Fibrin-mimetic matrix. (A) The matrix comprises two eight-arm PEG-peptide conjugates (PEG-plasmin/MMP-K and PEG-α₂PI_1–8), a cell-adhesion peptide (α₂PI_1–8-RGD), α₂PI_1–8-Fg β15–66₍₂₎, and GF(s). Through the transglutaminase factor XIIIa, peptide bounds are formed between the first glutamine in α₂PI_1–8 (NQEQVSPL) and the lysine in PEG-plasmin/MMP-K, resulting in simultaneous cross-linking and functionalization of the matrix. (B) Retention of fibrin-binding GFs in fibrin-mimetic matrix functionalized with α₂PI_1–8-Fg β15–66₍₂₎. The graph shows the cumulative release of GFs and α₂PI_1–8-Fg β15–66₍₂₎ over 7 d.
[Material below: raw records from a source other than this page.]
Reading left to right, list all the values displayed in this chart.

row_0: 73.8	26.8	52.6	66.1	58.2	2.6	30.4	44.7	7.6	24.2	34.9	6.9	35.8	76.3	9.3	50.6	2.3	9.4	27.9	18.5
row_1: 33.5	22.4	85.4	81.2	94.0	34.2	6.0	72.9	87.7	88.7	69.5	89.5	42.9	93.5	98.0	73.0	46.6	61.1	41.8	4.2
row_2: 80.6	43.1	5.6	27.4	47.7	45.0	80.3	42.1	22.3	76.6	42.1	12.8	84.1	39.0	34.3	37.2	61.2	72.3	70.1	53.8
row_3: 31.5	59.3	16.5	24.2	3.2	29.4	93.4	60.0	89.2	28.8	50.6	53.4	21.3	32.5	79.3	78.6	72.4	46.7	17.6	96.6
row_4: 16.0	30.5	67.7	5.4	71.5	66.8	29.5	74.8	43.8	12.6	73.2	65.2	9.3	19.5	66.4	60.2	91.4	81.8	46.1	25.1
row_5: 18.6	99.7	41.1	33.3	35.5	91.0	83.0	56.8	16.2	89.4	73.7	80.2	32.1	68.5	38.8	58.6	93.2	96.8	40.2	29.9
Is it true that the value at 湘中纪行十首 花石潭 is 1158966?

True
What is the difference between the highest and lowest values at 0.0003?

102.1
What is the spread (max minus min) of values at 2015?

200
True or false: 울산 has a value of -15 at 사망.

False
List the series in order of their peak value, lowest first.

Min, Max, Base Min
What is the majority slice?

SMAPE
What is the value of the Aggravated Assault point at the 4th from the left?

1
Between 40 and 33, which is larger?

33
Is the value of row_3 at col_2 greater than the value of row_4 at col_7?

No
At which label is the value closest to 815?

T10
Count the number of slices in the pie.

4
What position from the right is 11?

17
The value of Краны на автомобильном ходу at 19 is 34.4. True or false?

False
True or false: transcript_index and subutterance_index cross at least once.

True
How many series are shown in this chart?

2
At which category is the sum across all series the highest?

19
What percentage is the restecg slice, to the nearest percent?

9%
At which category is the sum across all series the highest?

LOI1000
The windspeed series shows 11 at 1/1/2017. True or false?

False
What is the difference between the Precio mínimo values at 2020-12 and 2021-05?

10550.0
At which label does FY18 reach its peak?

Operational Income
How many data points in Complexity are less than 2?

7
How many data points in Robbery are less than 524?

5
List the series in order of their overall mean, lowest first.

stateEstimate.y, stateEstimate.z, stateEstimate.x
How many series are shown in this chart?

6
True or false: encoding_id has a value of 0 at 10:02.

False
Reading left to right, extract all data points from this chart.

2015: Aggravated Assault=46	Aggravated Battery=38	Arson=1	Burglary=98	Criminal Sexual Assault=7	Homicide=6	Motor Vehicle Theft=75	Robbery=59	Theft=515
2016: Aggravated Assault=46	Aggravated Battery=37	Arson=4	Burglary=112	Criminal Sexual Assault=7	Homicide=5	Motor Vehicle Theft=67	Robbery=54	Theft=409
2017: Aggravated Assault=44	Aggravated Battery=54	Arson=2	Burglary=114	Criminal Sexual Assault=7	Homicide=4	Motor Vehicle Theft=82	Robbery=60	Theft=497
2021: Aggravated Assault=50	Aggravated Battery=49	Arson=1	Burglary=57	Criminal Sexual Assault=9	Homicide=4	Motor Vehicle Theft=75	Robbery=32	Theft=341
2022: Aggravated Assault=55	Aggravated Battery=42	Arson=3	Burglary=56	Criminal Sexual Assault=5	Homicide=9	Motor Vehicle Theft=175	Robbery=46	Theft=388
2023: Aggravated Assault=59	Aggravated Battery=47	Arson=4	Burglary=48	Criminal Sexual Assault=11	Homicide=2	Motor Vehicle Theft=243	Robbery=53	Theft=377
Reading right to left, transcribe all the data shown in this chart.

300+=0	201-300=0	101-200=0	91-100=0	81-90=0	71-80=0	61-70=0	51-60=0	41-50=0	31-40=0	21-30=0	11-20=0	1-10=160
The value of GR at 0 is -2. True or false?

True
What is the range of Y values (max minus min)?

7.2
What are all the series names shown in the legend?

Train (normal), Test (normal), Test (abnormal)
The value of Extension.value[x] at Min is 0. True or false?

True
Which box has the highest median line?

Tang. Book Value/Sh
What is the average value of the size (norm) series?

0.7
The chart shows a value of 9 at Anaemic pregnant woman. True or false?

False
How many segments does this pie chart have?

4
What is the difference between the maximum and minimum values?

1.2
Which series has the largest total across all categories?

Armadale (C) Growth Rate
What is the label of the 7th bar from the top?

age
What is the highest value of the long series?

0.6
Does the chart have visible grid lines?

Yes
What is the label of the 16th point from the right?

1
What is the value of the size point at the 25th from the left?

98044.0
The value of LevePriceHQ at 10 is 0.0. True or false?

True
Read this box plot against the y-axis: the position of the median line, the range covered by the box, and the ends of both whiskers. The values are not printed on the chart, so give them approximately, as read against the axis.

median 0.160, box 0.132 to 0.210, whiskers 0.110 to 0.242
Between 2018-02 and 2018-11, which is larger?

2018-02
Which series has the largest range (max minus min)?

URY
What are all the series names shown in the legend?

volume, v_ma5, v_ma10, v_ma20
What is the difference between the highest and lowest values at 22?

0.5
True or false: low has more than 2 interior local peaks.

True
Fractions of GFs remaining in the matrices were quantified after the matrix was digested by plasmin (n = 3; mean ± SEM). (C–E) Delivering GFs within the fibrin-mimetic matrix functionalized with α₂PI_1–8-Fg β15–66₍₂₎ enhances skin wound healing in diabetic mice. Full-thickness back skin wounds were treated with FGF-2 and/or PlGF-2 (200 ng of each per wound). Twelve groups were tested: no treatment (no matrix); fibrin only or fibrin containing FGF-2 and/or PlGF-2; PEG matrix (with plasmin/MMP-sensitive and RGD peptides) or PEG matrix containing FGF-2 and PlGF-2; PEG matrix functionalized with α₂PI_1–8-Fg β15–66₍₂₎ or PEG matrix functionalized with α₂PI_1–8-Fg β15–66₍₂₎ containing FGF-2 and/or PlGF-2; and PEG matrix functionalized with α₂PI_1–8-Fg β15–66₍₂₎ containing FGF-2 and PlGF-2 but without RGD (−RGD). (C and D) After 10 d, wound closure and granulation tissue area were evaluated by histological analysis. All points are mean ± SEM (n = 8 per matrix). Statistical comparisons were done using ANOVA with Tukey’s test. *P < 0.05; **P < 0.01. (E) Representative histology (H&E staining). Black arrows indicate wound edges; red arrows indicate tips of epithelium tongue. The granulation tissue, stained in pink-violet, is characterized by a large number of cells (granulocytes) with nuclei that stain in dark violet. Muscle under the wounds is stained in red. Fat tissue appears as transparent bubbles. (Scale bar: 1 mm.) To the right are higher-magnification (5×) views of the granulation tissue.

Fig. 4.

Angiogenesis within the granulation tissue. Angiogenesis was revealed by staining for endothelial (CD31⁺) cells and smooth muscle (desmin-positive) cells. (A) Representative images are shown. GFs, FGF-2 + PlGF-2. E, epidermis; D, dermis. The hashed line indicates the basement membrane. (Scale bar: 0.2 mm.) (B and C) The graphs show quantification of stained areas for CD31 and desmin as well as the overlay (n ≥ 4; mean ± SEM). *P < 0.05; **P < 0.01; ***P < 0.001, Student t test.